Ia bersama peneliti lainnya juga menemukan bahwa merokok mengubah ekspresi gen sel di paru-paru sehingga gen ACE2 lebih tinggi diekspresikan dalam sel piala, yaitu sel yang mengeluarkan lendir untuk melindungi selaput pembungkus organ paru-paru.
"Efek merokok yang signifikan pada ekspresi paru ACE2 yang diidentifikasi dalam penelitian ini menunjukkan tidak hanya peningkatan titik masuk untuk virus seperti COVID-19, tetapi juga dapat menunjukkan peningkatan risiko masuknya virus ke paru-paru perokok," kata Amos, seperti dikutip dari Science Daily.
Sementara itu, Ketua Asosiasi Petani Tembakau Indonesia Nusa Tenggara Barat, Sahmihudin, membantah keras anggapan yang menyebut rokok bisa memperparah penularan penyakit yang disebabkan COVID-19. Ia justru menegaskan bahwa asap rokok dapat mematikan Virus Corona yang ada di dalam tenggorokan.
Larang junk dan fast food
Menurutnya, sudah ada penelitian di Prancis yang menyebut asap rokok justru menghambat penyebaran pandemi mematikan tersebut ke dalam tubuh manusia. "Kalau mau dilarang, ya, harusnya penjualan dan produksi junk food dan fast food di Indonesia dong," tegas Sahmihudin.
Karena, ia melanjutkan, berdasarkan penelitian pakar kesehatan sudah jelas bahwa jenis makanan ini menyebabkan penyakit jantung, diabetes, dan penyakit yang disebabkan oleh kelebihan berat badan.
"Itu (junk food dan fast food) sangat membahayakan kesehatan. Kalau rokok, jelas-jelas orang yang merokok itu banyak yang panjang umur. Sementara yang tidak merokok juga banyak yang pendek umurnya. Jadi belum bisa dibuktikan secara ilmiah kalau merokok bikin umur pendek atau rentan terinfeksi COVID-19," ungkap Sahmihudin.

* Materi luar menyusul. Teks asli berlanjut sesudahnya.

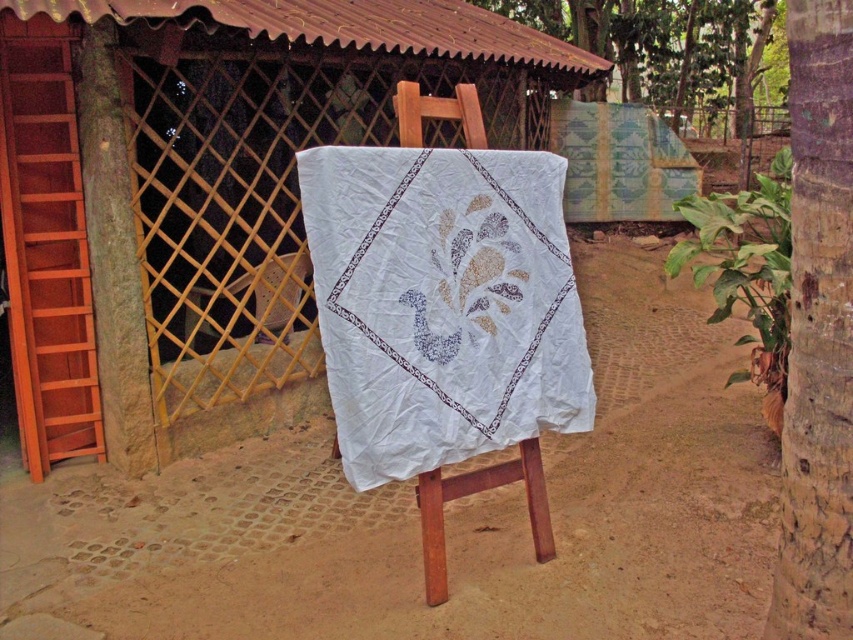
Identify the location of dirt field at center. The height and width of the screenshot is (640, 853). (445, 516).

In order to click on dirt field at center in this screenshot , I will do `click(445, 516)`.

How far apart are brown rough bark tree at right and wooden stool at center?

brown rough bark tree at right and wooden stool at center are 1.23 meters apart.

Is brown rough bark tree at right bigger than wooden stool at center?

Yes.

This screenshot has height=640, width=853. What do you see at coordinates (817, 333) in the screenshot?
I see `brown rough bark tree at right` at bounding box center [817, 333].

Where is `brown rough bark tree at right`? brown rough bark tree at right is located at coordinates (817, 333).

Who is more distant from viewer, (650, 26) or (434, 589)?

Positioned behind is point (650, 26).

Between green leafy tree at upper right and wooden stool at center, which one has less height?

wooden stool at center is shorter.

Which is in front, point (701, 92) or point (535, 460)?

Positioned in front is point (535, 460).

At what (x,y) coordinates should I click in order to perform the action: click on green leafy tree at upper right. Please return your answer as a coordinate pair (x, y). Image resolution: width=853 pixels, height=640 pixels. Looking at the image, I should click on (672, 51).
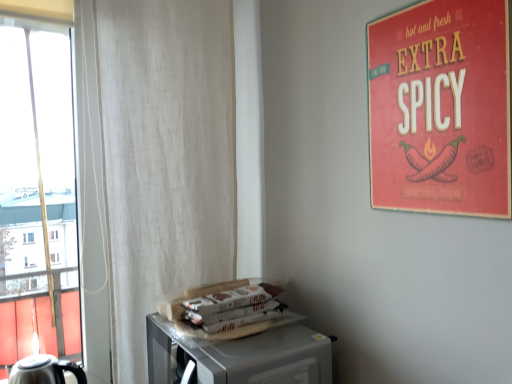
Locate an element on the screen. Image resolution: width=512 pixels, height=384 pixels. free space to the right of white paper magazine at lower center is located at coordinates (297, 321).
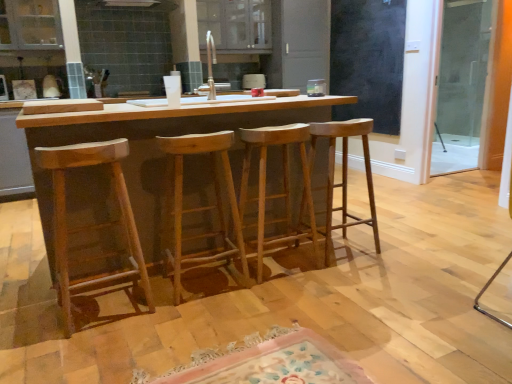
At what (x,y) coordinates should I click in order to perform the action: click on vacant space situated on the left part of natural wood stool at left, the 4th stool when ordered from right to left. Please return your answer as a coordinate pair (x, y). Looking at the image, I should click on (30, 313).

Ia juga melaporkan saat ini ada ratusan ribu tenaga kerja yang terlibat di perkebunan tembakau, ditambah ratusan ribu hingga jutaan tenaga kerja yang terlibat di sektor industri rokok dan industri turunannya. Lebih lanjut Sahmihudin menjelaskan, selain padat karya, industri tembakau juga menyerap modal yang tinggi.
Asal tahu saja, biaya yang diperlukan untuk membayar buruh tani tembakau dan pengolahannya sehingga hasil perkebunan petani tembakau dapat diserap oleh industri rokok dalam satu tahun mencapai Rp800 miliar hingga Rp1,2 triliun. Adapun, dari 110 ribu ton hasil tembakau yang terserap sekitar 50 ribu ton tembakau, dan sisanya diserap lewat harga di bawah pasar.